Meteor is evolving towards the right direction and in a fast pace with a community of high talents, I believe Meteor has a bright future.
I’ve been an avid reader of that webcomic since I think 2008? It’s a video game centric comic which does all sorts of one offs about things that pertain to gamers. This one was done late last year, after there seemed to be one “gate” after another in rapid succession. Since then I’ve just kept this particular strip around because it’s relevant so freaking often!
I read on crater.io that the pace of MDG’s dev has been slowing down significantly. Is it true that the project is down to one MDG team member focusing on the product and for 1.5 that focus is 100% Apollo?
My day job is being part of a team building an iOS and Android app - we love Meteor. We would not have been ready to release our app if we had to maintain 2 native (Objective-C, and/or Swift, and Java) code bases. Not to mention how out of sync they would have become over time, (which happened before we switched to Meteor) and the need for separate developers with strengths in iOS and Android dev languages.

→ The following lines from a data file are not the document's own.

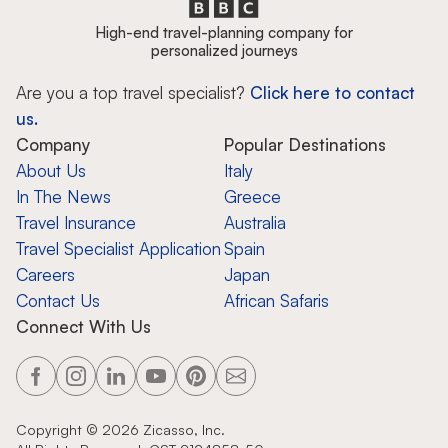
High-end travel-planning company for
personalized journeys
Are you a top travel specialist?
Click here to contact
us.
Company
Popular Destinations
About Us
Italy
In The News
Greece
Travel Insurance
Australia
Travel Specialist Application
Spain
Careers
Japan
Contact Us
African Safaris
Connect With Us
Copyright ©
2026
Zicasso, Inc.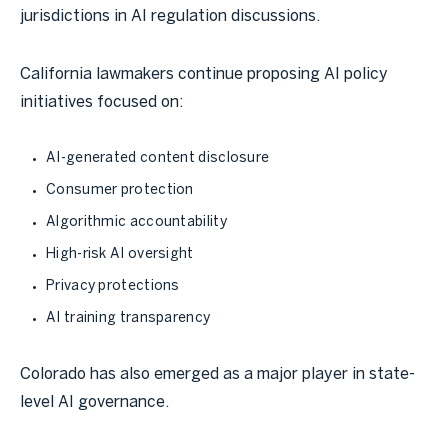
jurisdictions in AI regulation discussions.
California lawmakers continue proposing AI policy
initiatives focused on:
AI-generated content disclosure
Consumer protection
Algorithmic accountability
High-risk AI oversight
Privacy protections
AI training transparency
Colorado has also emerged as a major player in state-
level AI governance.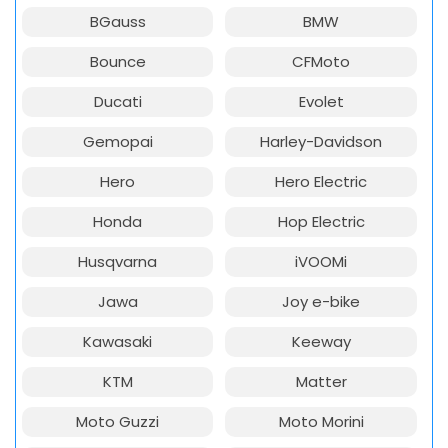
BGauss
BMW
Bounce
CFMoto
Ducati
Evolet
Gemopai
Harley-Davidson
Hero
Hero Electric
Honda
Hop Electric
Husqvarna
iVOOMi
Jawa
Joy e-bike
Kawasaki
Keeway
KTM
Matter
Moto Guzzi
Moto Morini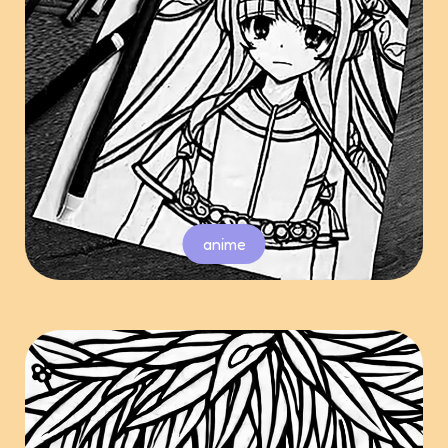
anime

For the company I work for, Meteor has been a {insert-favourite-diety-here}-send … and we’ve also attracted more investment dollars simply because we’ve been able to iterate so quickly, and with hot code push, send the latest demo version to board members and investors.
Yes, we still use Blaze for templating, but use a Framework7 package for styling etc.

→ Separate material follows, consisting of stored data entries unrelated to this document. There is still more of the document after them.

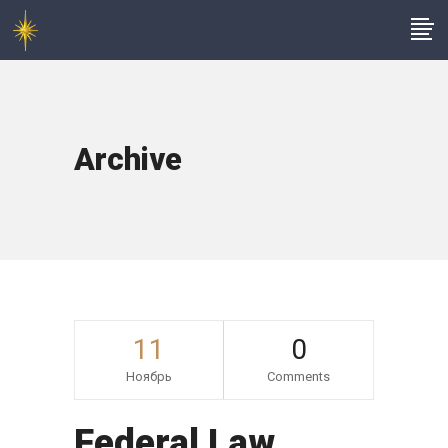
Archive
11
0
Ноябрь
Comments
Federal Law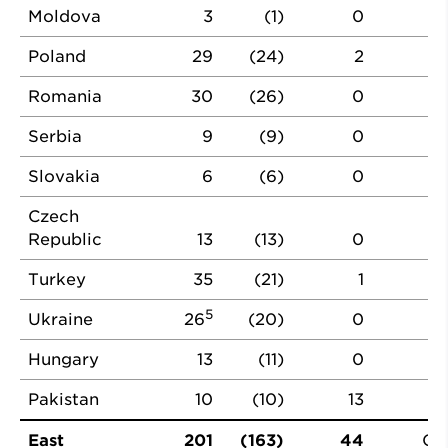
Moldova
3
(1)
0
Poland
29
(24)
2
Romania
30
(26)
0
Serbia
9
(9)
0
Slovakia
6
(6)
0
Czech
Republic
13
(13)
0
Turkey
35
(21)
1
5
Ukraine
26
(20)
0
Hungary
13
(11)
0
Pakistan
10
(10)
13
East
201
(163)
44
CF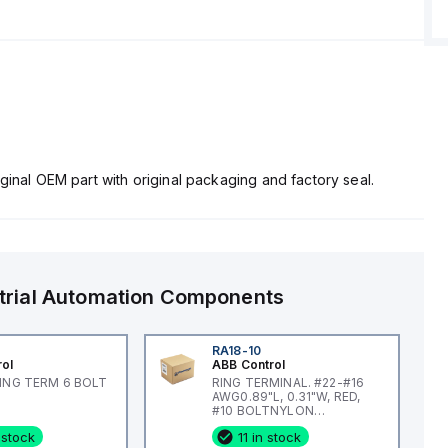
ginal OEM part with original packaging and factory seal.
trial Automation Components
RA18-10
rol
ABB Control
RING TERM 6 BOLT
RING TERMINAL. #22-#16
AWG0.89"L, 0.31"W, RED,
#10 BOLTNYLON
INSULATED
 stock
11 in stock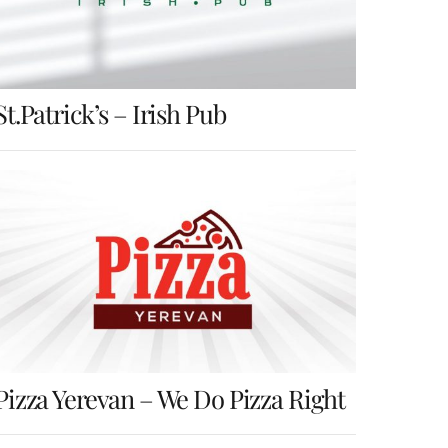
St.Patrick’s – Irish Pub
Pizza Yerevan – We Do Pizza Right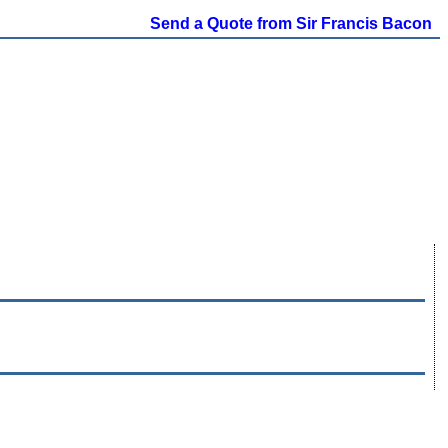
Send a Quote from Sir Francis Bacon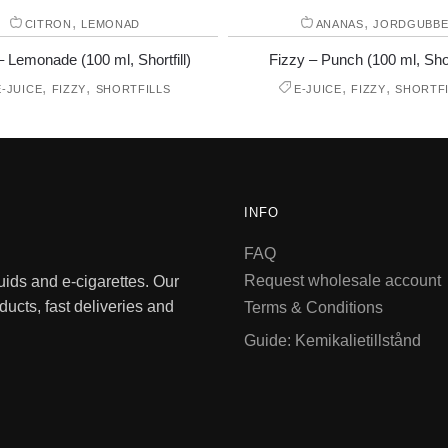
,
,
CITRON
LEMONAD
ANANAS
JORDGUBB
– Lemonade (100 ml, Shortfill)
Fizzy – Punch (100 ml, Short
,
,
,
,
E-JUICE
FIZZY
SHORTFILLS
E-JUICE
FIZZY
SHORTFI
INFO
FAQ
Request wholesale account
quids and e-cigarettes. Our
ducts, fast deliveries and
Terms & Conditions
Guide: Kemikalietillstånd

But our devs know Blaze (with all its faults ) and have produced an app that runs on iOS and Android (and the web too) and feedback from our industry has been very positive - we’ve signed up (as far as I hear the sales team talking around me day to day) about 23% of the total market in Australia so far.
And we’re about to release V2.
So my takeaway from all the Blaze / React / Apollo (what?) stuff is:
It has worked for us in the past.
It is working for us now.
It will work for us in the future.
On mobile, we’ve obviously had some issues, but nothing that has been a killer and there has been nothing we haven’t been able to resolve - whether we chuck out an Atmosphere package and replace with an Npm or whatever.

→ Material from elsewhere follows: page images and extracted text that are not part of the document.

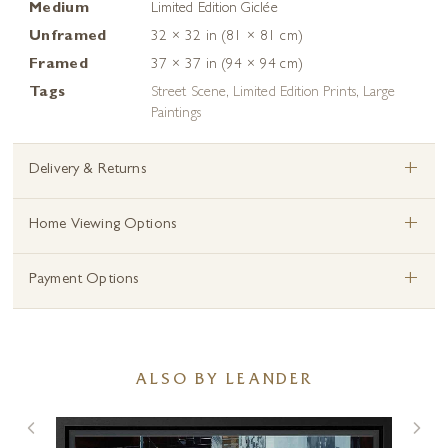
Medium
Limited Edition Giclée
Unframed
32 × 32 in (81 × 81 cm)
Framed
37 × 37 in (94 × 94 cm)
Tags
Street Scene
,
Limited Edition Prints
,
Large
Paintings
+
Delivery & Returns
+
Home Viewing Options
+
Payment Options
ALSO BY LEANDER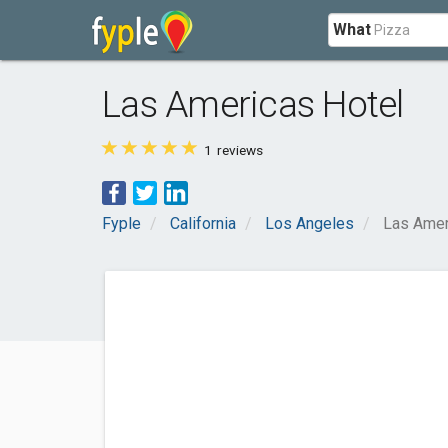
What
Las Americas Hotel
1
reviews
Fyple
California
Los Angeles
Las Amer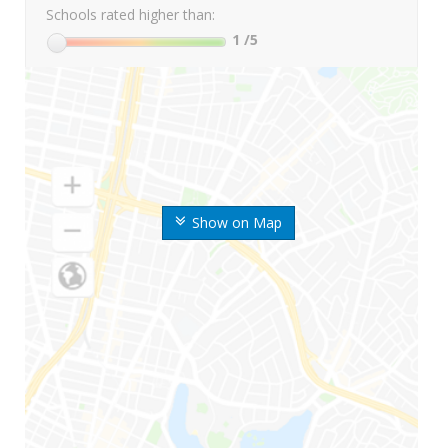
Schools rated higher than:
1
/5
Show on Map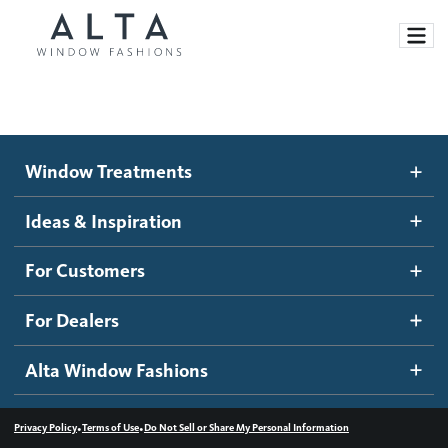
Window Treatments
Window Treatments
Ideas and Inspiration
Motorized Blinds and Shades
Ideas & Inspiration
Honeycomb Shades
How It Works
For Customers
Blog
Roller Shades
Inspiration Gallery
Become a dealer
For Dealers
Banded Shades
Dealer Resources
Alta Window Fashions
Sheer Shadings
Contact us
Wood Blinds
•
•
Privacy Policy
Terms of Use
Do Not Sell or Share My Personal Information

We’re still committed to Meteor the way we use it now, ie: Blaze templates + Framework7 layout + MongoDB (3.2 on the server)- we’re at Meteor 1.4.1.1 at the moment and everything still works.
So to answer @almog original question - “Is it time to leave Meteor & MDG?” -
No, not for us, at this point. Who knows for the future, but at this time, everything that we have built runs well so we see no reason to change.
Absolutely agree 100%
I’ve done that.
And honestly?
I’m 56 years old, and goodness, for me, evaluating all the other myriad offerings out there,
what a learning curve!
I don’t really feel the need to try to learn all that when I know (now) what Meteor (+ packages + Npm (now)) can provide.
So I’m sticking with Meteor right or wrong for the forseeable future - but I’ll be dead soon, so …
Unfortunately I have to read the forums from time to time to look for people’s advice on specific technical issues related to Meteor, but I try to rely on other sources nowadays.
I’m going to lock this thread, since the discussion seems to have finished off - Discourse allows you to start a new thread as a response to any post, so do that if you want to reply to something in particular.